What Rough Beast | Poem for December 29, 2017

Amy Gordon
Not Sleeping

In what we call the small hours of the morning
I ask the green darkness produced by the radio
alarm clock why I can’t sleep. There is no answer.
I go into the living room to read Haruki Murakami’s
The Wind-up Bird Chronicle, the most wonderful
and strange book I have read in a long time. Coming
to the chapter where the narrator is at the bottom
of a well, I learn that when you look up at the sky
during the day when you are in the bottom of a well
you can see the stars. That is 100% interesting,
and also perhaps there is a kernel of hope
in the idea that the stars are always with us,
like ghosts, so even when we can no longer see
the people we love, they speak to us. I put the book
aside, turn on the computer. Its blue light enters
my eyes as I turn to the New York Times home page.
Why would I do that? Why the need to know the next
vile thing?

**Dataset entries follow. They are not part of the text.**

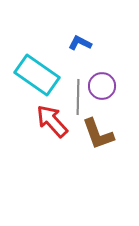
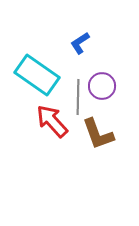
blue L-shape: rotated 60 degrees counterclockwise
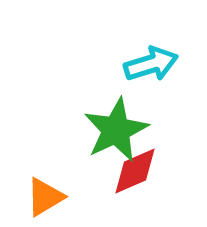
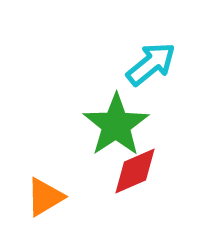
cyan arrow: rotated 22 degrees counterclockwise
green star: moved 5 px up; rotated 8 degrees counterclockwise
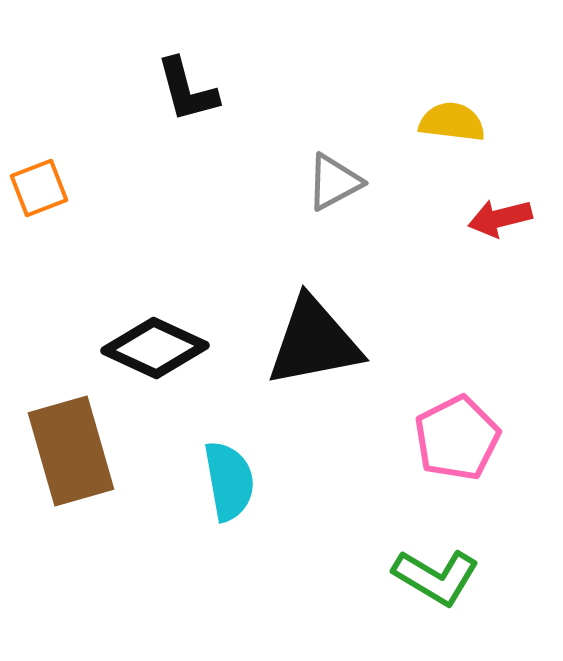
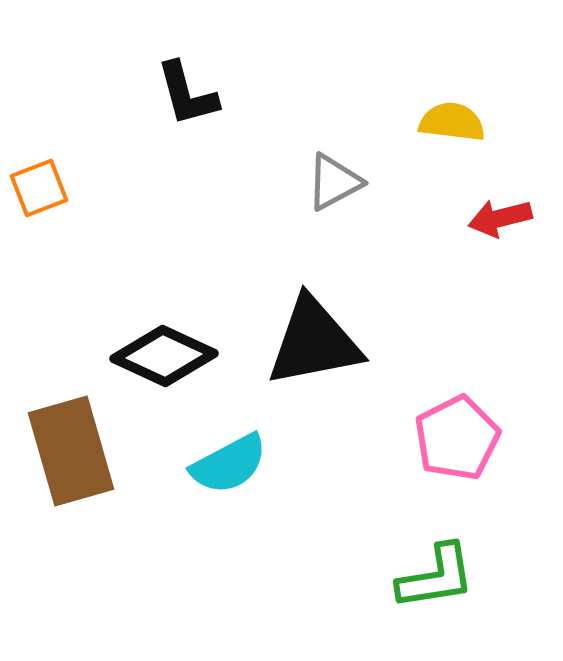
black L-shape: moved 4 px down
black diamond: moved 9 px right, 8 px down
cyan semicircle: moved 17 px up; rotated 72 degrees clockwise
green L-shape: rotated 40 degrees counterclockwise
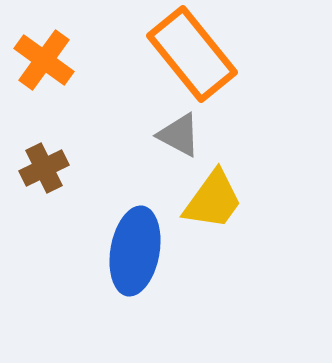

Electrons, electromagnetic, small things
they call tweets are vibrating throughout our world,
keeping me from sleep. I need to step into the forest,
to lie down in green darkness where I can see stars
caught between leaves. It will be night. Real night.

 

Amy Gordon is the author of numerous books for young readers, including When JFK Was My Father (Houghton Mifflin, 1999) and Painting the Rainbow (Holiday House, 2014), both works of historical fiction haunted by helpful ghosts. Her poems have appeared in The Massachusetts Review, Aurorean, Plum, and the anthology Poems in the Aftermath (Indolent Books, 2018).